When we build a data-to-text system, we often need to build data (analytics) components as well as linguistic components. Building these components usually requires some collaborations between data scientists (who understand analytics, machine learning, etc) and domain experts (who understand which analytical insights are useful, and also potential problems in the data), and also a lot of care and attention to detail. Testing analytics in particular is often very hard, since it requires careful checking of the result of the analytics against the source data. Which is a pain even in something like sports stories, and a much bigger hassle in contexts where we run sophisticated analytical algorithms on complex medical, engineering, or financial data (there are some good “war stories” about this from Arria, but unfortunately they are commercially confidential). Anyways, in my experience building the analytics side of a data-to-text system is usually more work than building the linguistic side.
The need for care and attention to detail was brought home to me recently when a student who is building the analytics side of a data-to-text system showed me some preliminary work he had done, which he was very excited about. I gently pointed out to him that some of his results made no sense (eg, an average value which was higher than any of the values being averaged) and that he had not properly considered outliers and strange patterns which probably reflected data quality problems (eg, constant (flat-line) values in a time-series for something which should vary over time). A bit chastened he went off to redo his analysis with careful checking of his logic and consideration of outliers. Well, this is part of my job, to educate students about this sort of thing.

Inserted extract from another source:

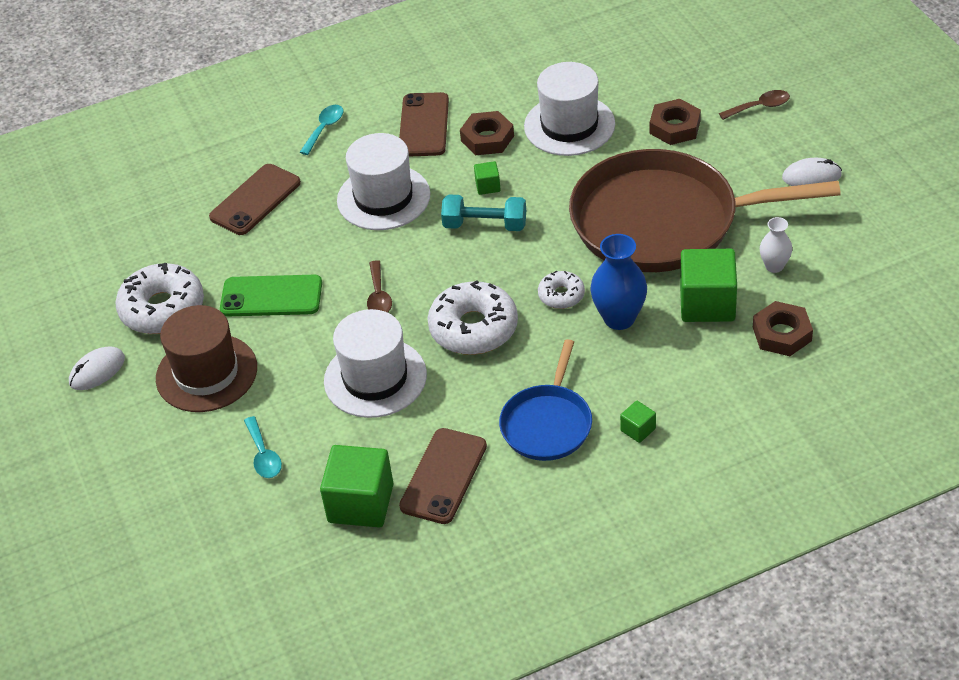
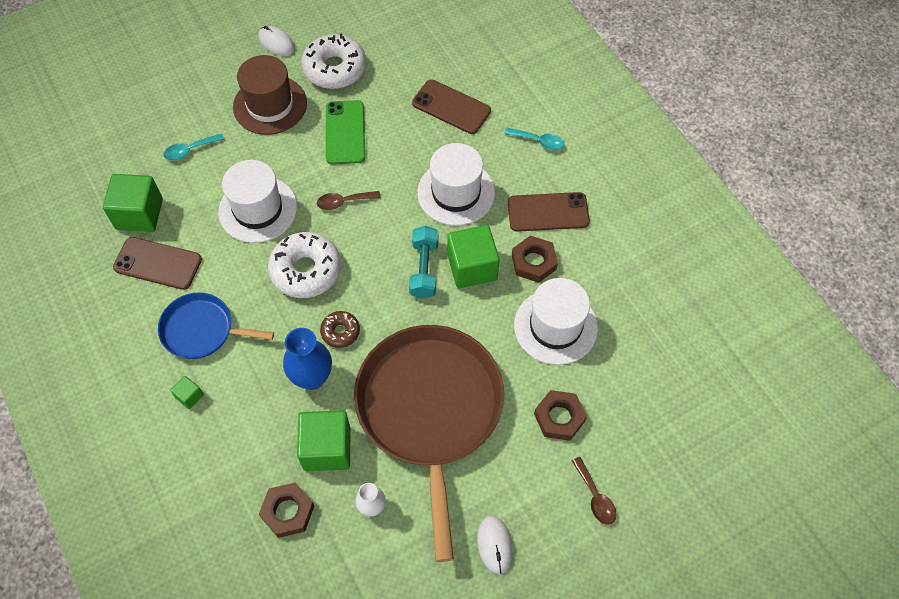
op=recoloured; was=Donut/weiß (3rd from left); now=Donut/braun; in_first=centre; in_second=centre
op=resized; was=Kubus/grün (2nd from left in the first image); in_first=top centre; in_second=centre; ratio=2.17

What worries me, though, is that I see a growing attitude in both commercial and academic contexts that you dont need to be careful about data science and analysis. In commercial contexts you see companies whose marketing literature basically claim that all you need to do is throw your data into a super amazing AI deep learning tool, which will auto-magically give you amazing insights. These companies know better (and in fact often give quite sensible advice in technical material aimed at engineers), but the top-level marketing pitch is “you dont need data scientists, our tool lets anyone easily build an amazing analytics/ML system”.
On the academic side, I strongly suspect that a lot of academics are not very careful about data science, including statistical analysis of experimental results. This is perhaps encouraged by a reviewing processing in CS/AI/NLP venues (medicine is different) where reviewers tend to assume that all analyses presented in a paper are correct, either because they dont have access to the underlying data, or because carefully checking the analyses would be an enormous amount of work. Which unfortunately means that if an excited author make the kind of mistakes that my student made, there is a small chance that reviewers will detect the problem and reject the paper on this basis, but probably a larger chance that the paper will be accepted because reviewers wont notice the mistakes but will be impressed by the unexpected numbers and insights reported in the paper.
So if you are doing data science, for building the analytics part of a data-to-text system, analysing experiment results, or any other purpose, make sure you do this carefully! And if you see amazing and surprising results, your first thought should be “did I make a mistake or ignore data quality issues”, not “wow, I’ve discovered something amazing, what are its implications”.